Os tentáculos dessa indústria também chegaram ao patrocínio de organizações de aspectos sociais, operando globalmente ou em mercados emergentes, as quais podem implementar estudos e pesquisas, que permitem às empresas ampliar sua influência nas políticas e sua respeitabilidade. Uma dessas organizações é o Centro Internacional para Políticas do Álcool (Icap), uma think tank norte-americana patrocinada pelo marketing do álcool, que busca promover a colaboração do governo e dessa indústria em questões ligadas ao consumo e abuso de bebidas alcóolicas. A influência do Icap origina-se em sua “alta produção de conferências científicas, livros, relatórios e documentos informativos, os quais, de modo geral, defendem políticas para controle do álcool focados em padrões individuais de alcoolismo, no lugar de medidas baseadas na população, como taxação e restrições ao acesso ao álcool, defendidas por pesquisadores em saúde pública e pela OMS”, afirmam os pesquisadores.

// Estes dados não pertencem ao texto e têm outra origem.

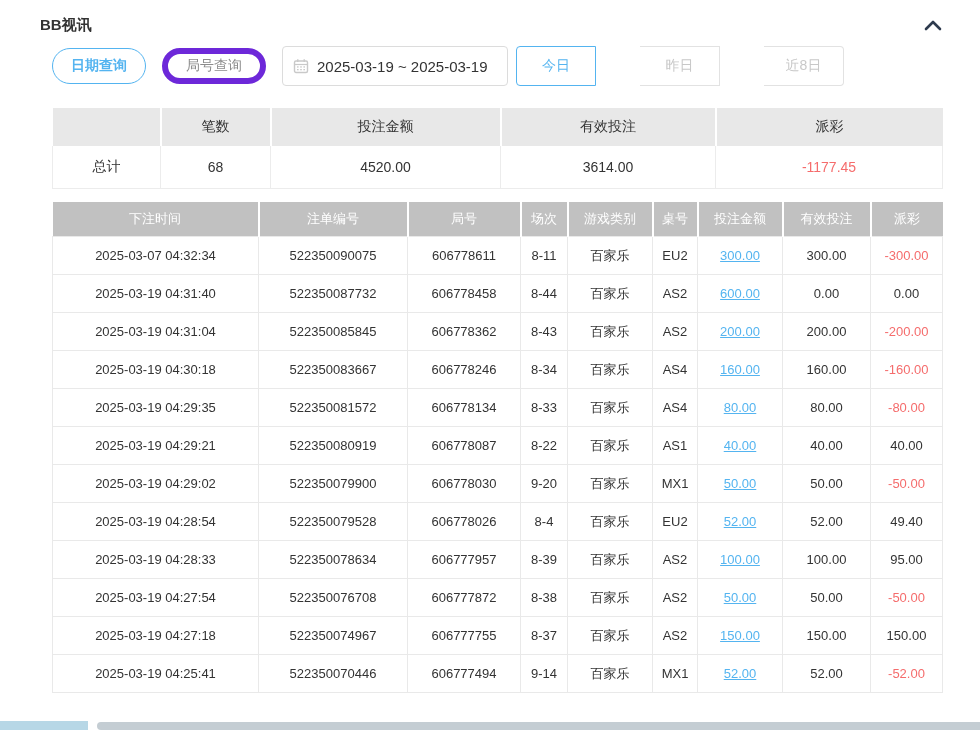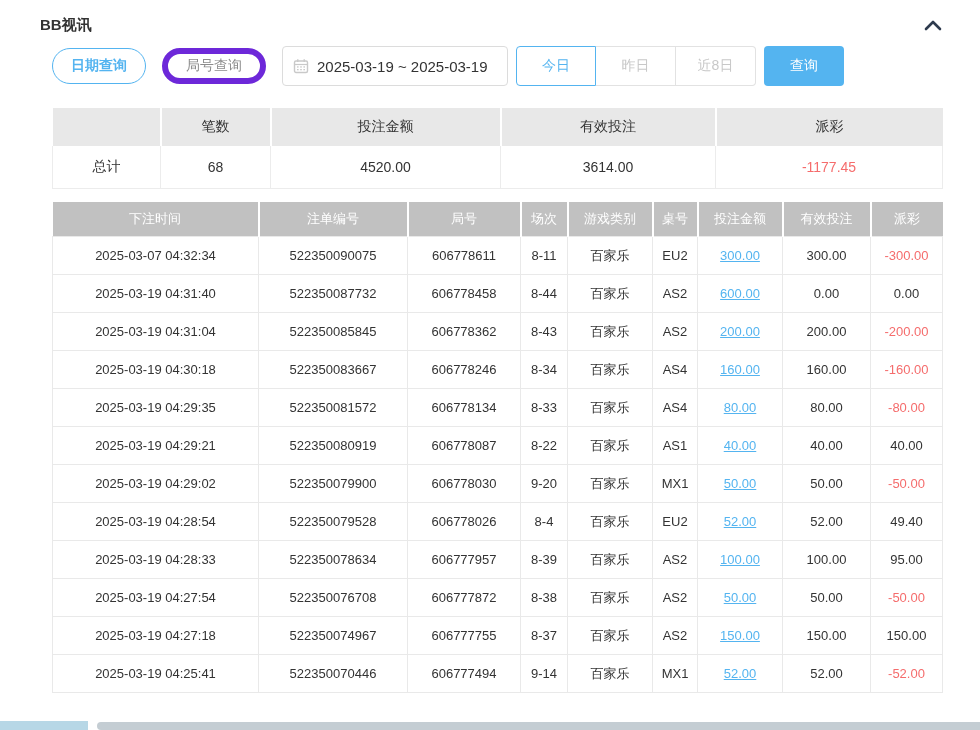"今日" .segmented { gap: none -> 44px }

O Icap tem estado, ressalta o relatório, em contato direto com autoridades estatais no México para assumir responsabilidades na educação e treinamento na aplicação de leis relacionadas a dirigir sob influência do álcool, e a áreas que extrapolam a atuação da indústria do álcool, como produtores, distribuidores, vendedores ou anunciantes dessas bebidas.
A indústria do álcool utiliza a Responsabilidade Social Corporativa (RSC) “para mostrar ao público uma face responsável, ao mesmo tempo em que propicia outro método para promover os interesses das empresas de bebidas alcoólicas e possibilitar-lhes acesso a mercados e influência em decisões de políticas em âmbito nacional”, esclarece o relatório.

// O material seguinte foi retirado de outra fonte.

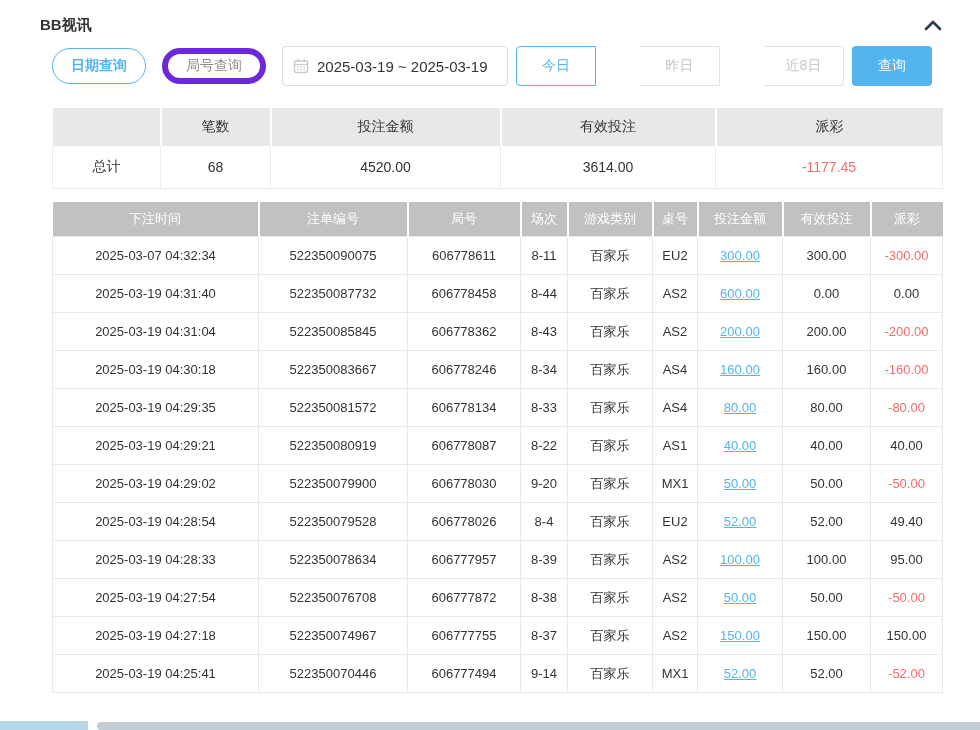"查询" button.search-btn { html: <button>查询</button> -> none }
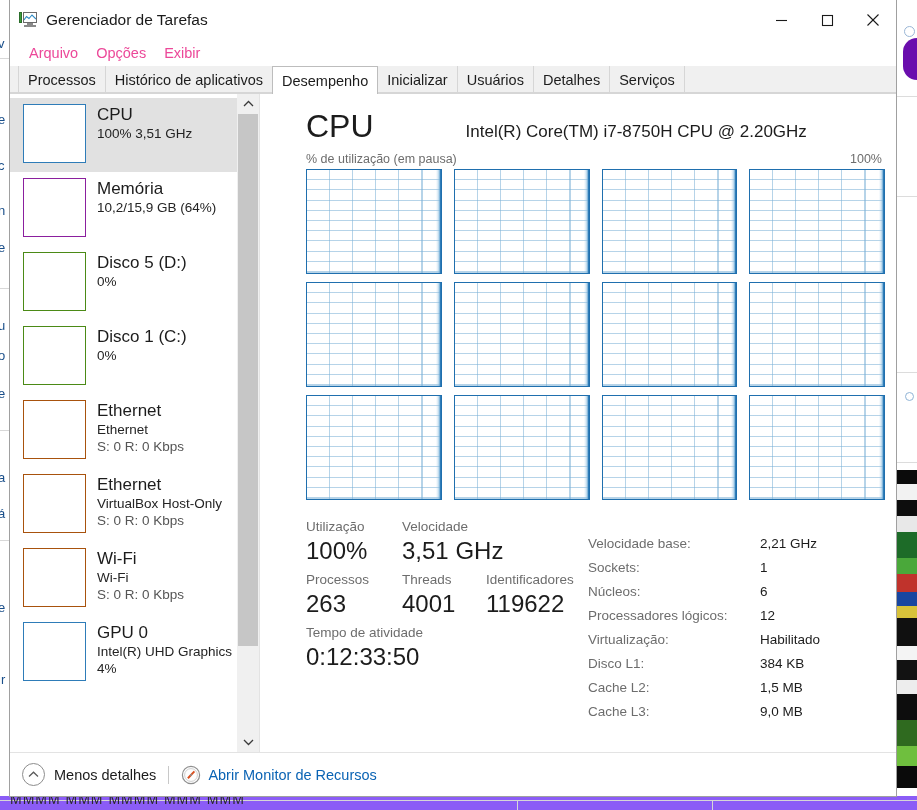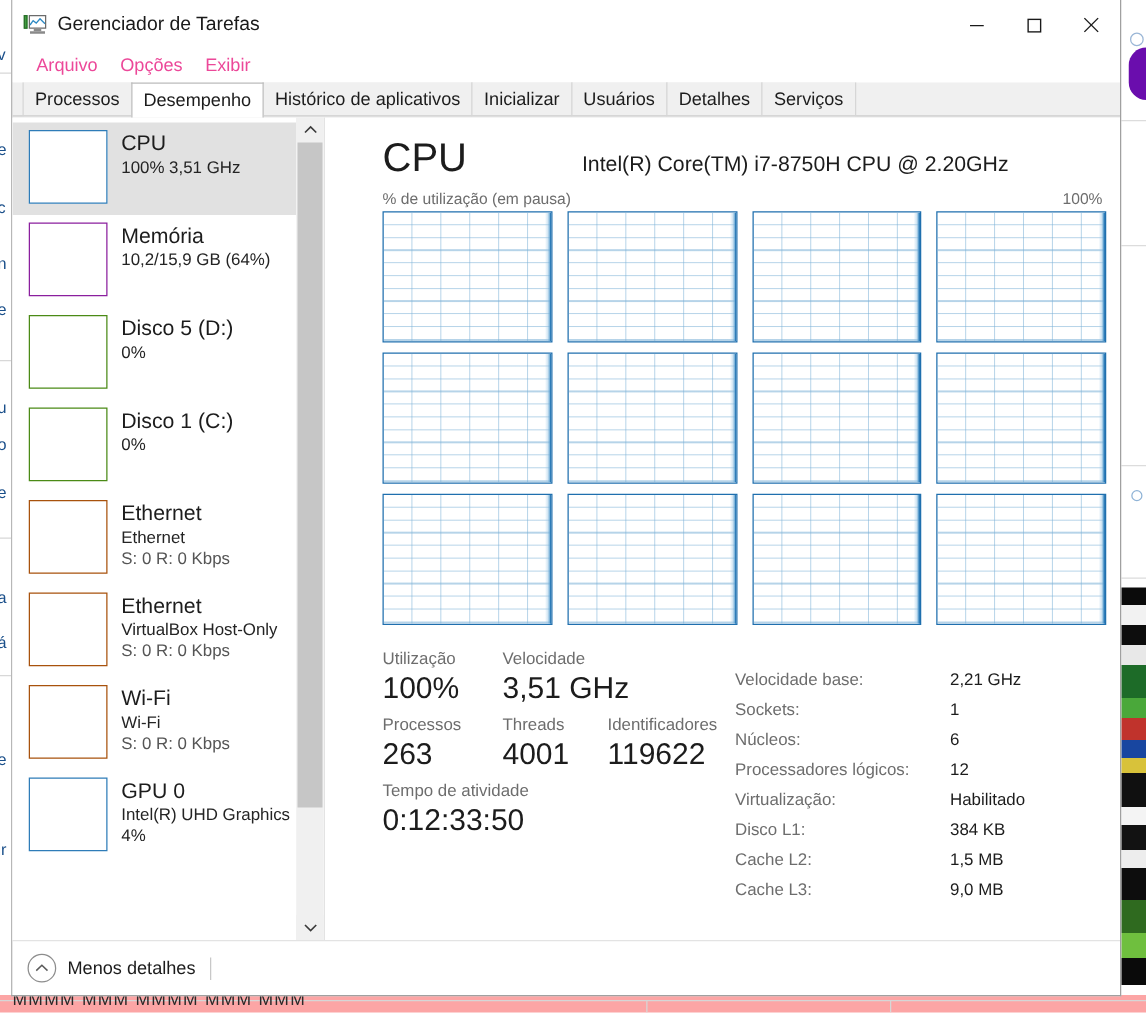"Desempenho" div.tab { order: before "Histórico de aplicativos" -> after "Histórico de aplicativos" }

“Monitorar a atividade da indústria do álcool na América Latina é de considerável importância, pois esses países possuem um grande mercado de álcool, mas ainda muito pouco regulamentado. Os preços, a disponibilidade e a publicidade do álcool são insuficientemente controlados, criando o ambiente perfeito para investimentos e promoção do consumo do álcool pela indústria. A globalização e consolidação da indústria, as práticas de mar¬keting, publicidade e patrocínio, as iniciativas de pesquisas e as práticas de RSC combinam-se para construir uma imagem de modelo de ‘bom negócio’, que não leva a saúde pública em conta”, observam Ce Zhang e Maristella Monteiro.
Essa indústria – reforçam os pesquisadores – “tem cada vez mais condições de influenciar a implementação de políticas de álcool em âmbitos local e nacional, ao promover suas próprias iniciativas em vez de políticas baseadas na população, fugindo da legislação nacional ou fazendo lobby contra iniciativas eficazes baseadas nas evidências disponíveis”. No futuro, acrescentam, as discussões sobre essas políticas deverão ser conduzidas com a consciência do papel, táticas e objetivos da indústria em cada país. “A fim de proteger a saúde pública, é necessário construir a capacidade de vários setores governamentais e organizações da sociedade civil para reconhecer e tratar dos conflitos de interesses em torno das políticas do álcool, usando regras apropriadas de comprometimento e de negociação”, concluem os autores do relatório, ressaltando que suas opiniões nesse estudo não representam as da Opas.